(Dataset entries)
·····

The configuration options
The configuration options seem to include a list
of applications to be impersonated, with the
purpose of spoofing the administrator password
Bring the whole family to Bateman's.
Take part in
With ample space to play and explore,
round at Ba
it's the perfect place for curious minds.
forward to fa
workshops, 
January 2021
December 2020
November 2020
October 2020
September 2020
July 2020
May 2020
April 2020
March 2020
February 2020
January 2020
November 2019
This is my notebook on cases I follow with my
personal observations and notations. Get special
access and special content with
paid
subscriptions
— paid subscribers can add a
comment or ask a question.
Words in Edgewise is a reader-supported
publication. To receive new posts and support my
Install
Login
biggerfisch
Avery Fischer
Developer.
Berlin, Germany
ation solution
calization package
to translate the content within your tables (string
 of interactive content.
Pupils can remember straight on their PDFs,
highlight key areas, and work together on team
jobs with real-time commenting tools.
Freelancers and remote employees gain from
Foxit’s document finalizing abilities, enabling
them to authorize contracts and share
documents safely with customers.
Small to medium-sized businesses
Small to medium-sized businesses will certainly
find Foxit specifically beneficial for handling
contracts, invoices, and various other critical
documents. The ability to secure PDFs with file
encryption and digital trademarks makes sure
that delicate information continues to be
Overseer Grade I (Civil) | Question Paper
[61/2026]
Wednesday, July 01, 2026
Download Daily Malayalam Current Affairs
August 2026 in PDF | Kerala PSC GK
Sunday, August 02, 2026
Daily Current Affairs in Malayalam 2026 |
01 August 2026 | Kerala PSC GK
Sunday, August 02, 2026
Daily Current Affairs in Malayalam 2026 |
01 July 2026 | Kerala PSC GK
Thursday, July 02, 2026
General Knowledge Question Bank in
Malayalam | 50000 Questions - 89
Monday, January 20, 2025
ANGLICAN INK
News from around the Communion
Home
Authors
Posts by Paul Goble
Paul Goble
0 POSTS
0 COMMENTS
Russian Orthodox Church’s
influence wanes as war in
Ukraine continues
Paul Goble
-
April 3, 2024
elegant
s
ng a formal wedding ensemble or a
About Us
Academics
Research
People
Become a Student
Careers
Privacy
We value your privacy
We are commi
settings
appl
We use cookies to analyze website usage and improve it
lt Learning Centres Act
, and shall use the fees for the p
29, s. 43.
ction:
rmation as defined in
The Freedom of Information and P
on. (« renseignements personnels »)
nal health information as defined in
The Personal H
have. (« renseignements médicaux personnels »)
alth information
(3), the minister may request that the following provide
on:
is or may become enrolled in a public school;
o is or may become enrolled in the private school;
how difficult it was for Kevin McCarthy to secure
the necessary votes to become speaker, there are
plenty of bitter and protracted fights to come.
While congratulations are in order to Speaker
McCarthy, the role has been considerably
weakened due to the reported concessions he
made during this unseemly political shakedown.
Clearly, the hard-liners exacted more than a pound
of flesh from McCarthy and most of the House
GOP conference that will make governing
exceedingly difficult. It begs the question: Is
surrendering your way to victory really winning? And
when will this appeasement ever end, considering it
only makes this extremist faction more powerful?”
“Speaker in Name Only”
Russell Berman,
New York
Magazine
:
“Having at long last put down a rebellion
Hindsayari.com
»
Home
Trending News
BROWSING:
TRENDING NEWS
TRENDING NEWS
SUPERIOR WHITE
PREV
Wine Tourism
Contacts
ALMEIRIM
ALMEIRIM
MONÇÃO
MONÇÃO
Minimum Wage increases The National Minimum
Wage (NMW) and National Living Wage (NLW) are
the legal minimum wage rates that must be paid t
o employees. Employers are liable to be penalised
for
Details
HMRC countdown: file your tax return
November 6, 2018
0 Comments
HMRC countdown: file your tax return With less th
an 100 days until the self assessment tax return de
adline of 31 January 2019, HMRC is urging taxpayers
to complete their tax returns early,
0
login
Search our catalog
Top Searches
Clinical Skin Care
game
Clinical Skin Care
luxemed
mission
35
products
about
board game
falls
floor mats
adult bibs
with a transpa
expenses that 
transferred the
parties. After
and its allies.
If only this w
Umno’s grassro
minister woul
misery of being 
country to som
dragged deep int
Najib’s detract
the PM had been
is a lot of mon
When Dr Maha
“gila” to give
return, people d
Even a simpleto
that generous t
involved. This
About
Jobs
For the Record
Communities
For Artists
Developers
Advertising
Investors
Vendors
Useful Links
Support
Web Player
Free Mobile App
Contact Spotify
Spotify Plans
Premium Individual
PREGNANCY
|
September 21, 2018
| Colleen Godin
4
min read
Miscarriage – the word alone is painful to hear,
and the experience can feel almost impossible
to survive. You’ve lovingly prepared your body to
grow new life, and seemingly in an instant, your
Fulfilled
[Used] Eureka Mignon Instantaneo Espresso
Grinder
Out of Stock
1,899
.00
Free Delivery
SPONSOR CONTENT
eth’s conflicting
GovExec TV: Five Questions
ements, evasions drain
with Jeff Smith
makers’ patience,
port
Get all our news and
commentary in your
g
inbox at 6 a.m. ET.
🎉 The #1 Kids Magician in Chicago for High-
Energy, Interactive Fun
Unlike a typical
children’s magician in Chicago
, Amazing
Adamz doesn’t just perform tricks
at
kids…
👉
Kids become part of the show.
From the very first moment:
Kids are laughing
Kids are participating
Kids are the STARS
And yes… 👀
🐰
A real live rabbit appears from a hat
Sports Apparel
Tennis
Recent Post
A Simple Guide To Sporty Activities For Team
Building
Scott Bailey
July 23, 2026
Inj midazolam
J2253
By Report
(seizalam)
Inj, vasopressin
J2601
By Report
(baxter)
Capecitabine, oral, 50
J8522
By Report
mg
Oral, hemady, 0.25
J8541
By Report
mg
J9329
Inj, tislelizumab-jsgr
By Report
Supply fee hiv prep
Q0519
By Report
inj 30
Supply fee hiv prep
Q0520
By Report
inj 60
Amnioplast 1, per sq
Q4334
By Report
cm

·····

_DIRECTIONS_
Please rewrite the records from their start through the line containing "find Foxit specifically", replacing "paid" with "premium" and keeping everything else the same.

_EXERCISE ANSWER_
The configuration options
The configuration options seem to include a list
of applications to be impersonated, with the
purpose of spoofing the administrator password
Bring the whole family to Bateman's.
Take part in
With ample space to play and explore,
round at Ba
it's the perfect place for curious minds.
forward to fa
workshops, 
January 2021
December 2020
November 2020
October 2020
September 2020
July 2020
May 2020
April 2020
March 2020
February 2020
January 2020
November 2019
This is my notebook on cases I follow with my
personal observations and notations. Get special
access and special content with
premium
subscriptions
— premium subscribers can add a
comment or ask a question.
Words in Edgewise is a reader-supported
publication. To receive new posts and support my
Install
Login
biggerfisch
Avery Fischer
Developer.
Berlin, Germany
ation solution
calization package
to translate the content within your tables (string
 of interactive content.
Pupils can remember straight on their PDFs,
highlight key areas, and work together on team
jobs with real-time commenting tools.
Freelancers and remote employees gain from
Foxit’s document finalizing abilities, enabling
them to authorize contracts and share
documents safely with customers.
Small to medium-sized businesses
Small to medium-sized businesses will certainly
find Foxit specifically beneficial for handling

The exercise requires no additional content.